Otro grupo que ha sufrido mucho este tipo de prácticas en la redes son las mujeres. Según un informe del colectivo Luchadoras, más de 9 millones han sido acusadas digitalmente en México. Facebook y Twitter son las redes sociales más utilizadas para amenazar o acosar a las mujeres, siendo esta última la más común para difundir imágenes violentas de personas con armas, nombres escritos con balas o frases relacionadas con el narcotráfico.

El informe de Artículo 19 expone el caso de la periodista freelance Gloria Ruiz García, quien publicó una investigación sobre un dirigente de una organización política y, con respuesta, empezó a recibir amenazas. El político sobre el que habló en el reportaje y al que vinculó con un caso de fraude la llamó "corrupta" y "puta".

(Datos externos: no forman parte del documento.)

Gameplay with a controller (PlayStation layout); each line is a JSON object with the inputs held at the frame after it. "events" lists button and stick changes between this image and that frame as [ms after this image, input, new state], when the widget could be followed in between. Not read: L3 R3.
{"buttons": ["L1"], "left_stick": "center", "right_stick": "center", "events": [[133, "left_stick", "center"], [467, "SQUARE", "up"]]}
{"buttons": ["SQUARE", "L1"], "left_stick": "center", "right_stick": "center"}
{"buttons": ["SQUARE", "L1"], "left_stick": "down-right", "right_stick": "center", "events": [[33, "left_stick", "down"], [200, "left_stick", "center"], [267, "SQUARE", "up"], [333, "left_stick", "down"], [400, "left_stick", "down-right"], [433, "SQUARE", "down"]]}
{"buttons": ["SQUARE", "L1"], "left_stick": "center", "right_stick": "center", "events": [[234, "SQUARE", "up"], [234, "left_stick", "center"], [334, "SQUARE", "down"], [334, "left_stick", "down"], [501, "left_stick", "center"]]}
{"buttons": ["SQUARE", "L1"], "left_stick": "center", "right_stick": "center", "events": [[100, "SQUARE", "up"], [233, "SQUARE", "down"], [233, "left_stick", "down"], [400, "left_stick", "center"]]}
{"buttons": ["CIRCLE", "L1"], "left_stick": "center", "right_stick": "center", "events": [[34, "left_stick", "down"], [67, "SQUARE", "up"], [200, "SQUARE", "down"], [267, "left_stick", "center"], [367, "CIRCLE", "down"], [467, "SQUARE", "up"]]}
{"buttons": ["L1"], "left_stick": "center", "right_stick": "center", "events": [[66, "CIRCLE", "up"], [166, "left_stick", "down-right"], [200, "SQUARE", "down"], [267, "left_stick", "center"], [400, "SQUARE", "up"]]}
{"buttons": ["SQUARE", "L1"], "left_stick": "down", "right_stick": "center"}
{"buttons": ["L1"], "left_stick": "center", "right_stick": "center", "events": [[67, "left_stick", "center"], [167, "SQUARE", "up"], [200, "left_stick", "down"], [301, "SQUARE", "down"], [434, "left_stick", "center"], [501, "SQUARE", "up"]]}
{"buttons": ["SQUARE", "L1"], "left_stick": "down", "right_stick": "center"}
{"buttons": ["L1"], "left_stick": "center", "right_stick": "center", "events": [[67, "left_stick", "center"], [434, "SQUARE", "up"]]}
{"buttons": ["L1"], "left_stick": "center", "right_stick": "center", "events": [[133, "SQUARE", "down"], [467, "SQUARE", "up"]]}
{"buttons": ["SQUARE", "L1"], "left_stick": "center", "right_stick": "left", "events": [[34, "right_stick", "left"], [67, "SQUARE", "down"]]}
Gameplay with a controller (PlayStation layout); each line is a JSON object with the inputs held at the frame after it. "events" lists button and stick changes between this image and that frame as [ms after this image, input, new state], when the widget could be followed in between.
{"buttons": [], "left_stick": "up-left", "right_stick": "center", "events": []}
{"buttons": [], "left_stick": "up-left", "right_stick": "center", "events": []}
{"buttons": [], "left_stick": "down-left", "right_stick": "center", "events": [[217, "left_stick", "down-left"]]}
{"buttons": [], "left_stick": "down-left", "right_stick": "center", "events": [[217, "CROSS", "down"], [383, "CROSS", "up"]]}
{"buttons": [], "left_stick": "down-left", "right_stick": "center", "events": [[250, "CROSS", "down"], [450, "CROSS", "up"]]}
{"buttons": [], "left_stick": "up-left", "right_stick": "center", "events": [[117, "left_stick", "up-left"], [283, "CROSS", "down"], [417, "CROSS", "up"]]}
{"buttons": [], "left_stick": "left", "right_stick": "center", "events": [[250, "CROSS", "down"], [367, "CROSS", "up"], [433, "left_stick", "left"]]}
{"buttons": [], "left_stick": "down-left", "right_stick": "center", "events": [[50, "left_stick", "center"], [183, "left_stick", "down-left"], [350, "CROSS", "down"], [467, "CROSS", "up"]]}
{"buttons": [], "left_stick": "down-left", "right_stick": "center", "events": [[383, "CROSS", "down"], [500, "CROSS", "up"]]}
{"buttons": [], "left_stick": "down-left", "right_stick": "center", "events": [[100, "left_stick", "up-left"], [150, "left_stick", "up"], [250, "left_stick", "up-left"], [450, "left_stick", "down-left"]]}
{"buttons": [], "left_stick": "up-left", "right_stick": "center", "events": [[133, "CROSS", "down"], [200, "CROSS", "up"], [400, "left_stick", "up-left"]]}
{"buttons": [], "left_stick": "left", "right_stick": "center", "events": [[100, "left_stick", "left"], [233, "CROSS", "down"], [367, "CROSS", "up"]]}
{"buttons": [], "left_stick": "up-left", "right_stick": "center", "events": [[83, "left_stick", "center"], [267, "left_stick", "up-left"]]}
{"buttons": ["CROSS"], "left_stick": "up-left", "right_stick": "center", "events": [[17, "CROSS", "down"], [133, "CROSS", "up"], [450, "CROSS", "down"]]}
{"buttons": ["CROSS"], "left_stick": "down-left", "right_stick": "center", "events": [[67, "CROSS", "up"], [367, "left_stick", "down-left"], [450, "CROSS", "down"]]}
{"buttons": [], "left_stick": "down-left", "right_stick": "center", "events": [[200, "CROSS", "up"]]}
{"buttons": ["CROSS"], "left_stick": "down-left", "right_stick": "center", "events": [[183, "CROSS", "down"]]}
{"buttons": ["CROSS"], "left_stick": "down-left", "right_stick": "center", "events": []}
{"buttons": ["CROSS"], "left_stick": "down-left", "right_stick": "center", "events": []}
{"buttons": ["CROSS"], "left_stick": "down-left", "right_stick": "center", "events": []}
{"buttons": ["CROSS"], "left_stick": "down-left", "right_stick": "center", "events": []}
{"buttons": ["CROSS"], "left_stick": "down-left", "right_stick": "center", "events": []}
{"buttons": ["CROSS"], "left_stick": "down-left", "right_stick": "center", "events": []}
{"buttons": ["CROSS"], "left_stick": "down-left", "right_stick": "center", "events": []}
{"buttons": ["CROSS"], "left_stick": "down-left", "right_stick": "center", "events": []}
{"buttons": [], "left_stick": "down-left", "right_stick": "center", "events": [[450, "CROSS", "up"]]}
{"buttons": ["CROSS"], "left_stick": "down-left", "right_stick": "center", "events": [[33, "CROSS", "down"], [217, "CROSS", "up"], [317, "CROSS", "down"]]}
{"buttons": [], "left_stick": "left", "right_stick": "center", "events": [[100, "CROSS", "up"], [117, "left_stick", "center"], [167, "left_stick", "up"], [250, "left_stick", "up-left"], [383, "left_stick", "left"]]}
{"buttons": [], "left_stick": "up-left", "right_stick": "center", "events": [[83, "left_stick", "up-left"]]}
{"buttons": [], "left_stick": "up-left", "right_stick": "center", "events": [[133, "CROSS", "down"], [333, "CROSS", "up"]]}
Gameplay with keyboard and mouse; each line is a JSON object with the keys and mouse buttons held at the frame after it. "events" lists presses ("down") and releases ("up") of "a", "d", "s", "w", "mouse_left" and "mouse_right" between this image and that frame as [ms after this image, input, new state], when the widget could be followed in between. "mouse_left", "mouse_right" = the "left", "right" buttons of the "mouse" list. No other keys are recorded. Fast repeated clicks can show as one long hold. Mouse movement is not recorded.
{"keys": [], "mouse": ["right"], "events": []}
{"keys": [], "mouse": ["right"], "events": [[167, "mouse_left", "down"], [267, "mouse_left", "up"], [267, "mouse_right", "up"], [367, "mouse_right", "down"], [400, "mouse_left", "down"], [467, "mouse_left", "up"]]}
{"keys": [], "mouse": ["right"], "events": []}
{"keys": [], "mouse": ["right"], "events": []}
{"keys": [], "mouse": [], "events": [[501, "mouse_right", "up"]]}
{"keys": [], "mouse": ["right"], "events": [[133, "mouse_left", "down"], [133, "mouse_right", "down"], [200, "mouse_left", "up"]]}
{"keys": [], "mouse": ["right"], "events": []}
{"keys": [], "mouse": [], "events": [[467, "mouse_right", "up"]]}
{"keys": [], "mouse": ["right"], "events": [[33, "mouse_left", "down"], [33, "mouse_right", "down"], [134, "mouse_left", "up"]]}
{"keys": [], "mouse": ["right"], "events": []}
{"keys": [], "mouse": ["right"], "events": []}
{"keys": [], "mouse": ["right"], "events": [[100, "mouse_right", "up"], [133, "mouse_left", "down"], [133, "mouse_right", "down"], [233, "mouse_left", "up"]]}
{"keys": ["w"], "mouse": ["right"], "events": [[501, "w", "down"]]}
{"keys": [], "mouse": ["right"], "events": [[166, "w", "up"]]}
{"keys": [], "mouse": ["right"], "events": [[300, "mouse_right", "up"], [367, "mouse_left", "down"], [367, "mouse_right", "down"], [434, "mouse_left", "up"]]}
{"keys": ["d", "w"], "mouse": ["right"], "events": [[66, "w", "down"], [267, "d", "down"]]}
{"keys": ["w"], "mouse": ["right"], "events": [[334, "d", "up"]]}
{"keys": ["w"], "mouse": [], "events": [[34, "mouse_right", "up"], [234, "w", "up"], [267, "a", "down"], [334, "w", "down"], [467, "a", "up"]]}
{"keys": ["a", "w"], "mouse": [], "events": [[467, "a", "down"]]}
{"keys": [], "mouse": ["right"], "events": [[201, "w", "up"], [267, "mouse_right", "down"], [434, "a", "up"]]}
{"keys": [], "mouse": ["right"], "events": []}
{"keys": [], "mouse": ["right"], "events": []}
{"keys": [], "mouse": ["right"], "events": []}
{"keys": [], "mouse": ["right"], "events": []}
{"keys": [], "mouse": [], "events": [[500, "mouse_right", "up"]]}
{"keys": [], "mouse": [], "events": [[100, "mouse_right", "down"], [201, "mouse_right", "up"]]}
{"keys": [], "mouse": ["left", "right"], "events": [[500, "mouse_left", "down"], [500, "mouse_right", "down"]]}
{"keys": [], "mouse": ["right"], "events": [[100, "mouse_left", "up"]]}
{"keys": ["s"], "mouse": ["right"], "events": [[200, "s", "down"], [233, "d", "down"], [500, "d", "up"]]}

La periodista alertó de que las mujeres periodistas se enfrentan "a cualquier tipo de amenaza y acoso por cualquier número de personas con o sin identidad falsa; no existe un mecanismo o autoridad que investigue eficazmente estas amenazas, la policía cibernética no toma con la seriedad que se requiere este fenómeno; esto nos obliga en algún momento a declinar de realizar ciertas investigaciones periodísticas o a limitarnos porque nos sentimos en un estado de indefensión".

Estos retos investigados en el informe muestran una situación de gravedad respecto a los derechos digitales en México. La preocupante violencia en el país ha llegado hasta el ámbito digital, el cual ha pasado a convertirse en un espacio para que el Gobierno limite la libertad de expresión y donde muchos mexicanos han sido víctima de varios tipos de violencia.

Estos comportamientos deben ser regulados por las autoridades para evitar su propagación aunque, al mismo tiempo, se debería controlar la operación del Gobierno en ciertas actividades que pueden mermar los derechos y libertades de los mexicanos.

Internet se ha convertido en un método de exclusión tanto para las personas que lo utilizan diariamente como para las que carecen de conexión. Además de las amenazas y violencia digital, México afronta el reto de la brecha digital, la cual ha pasado a ser un factor de exclusión social económica y cultural.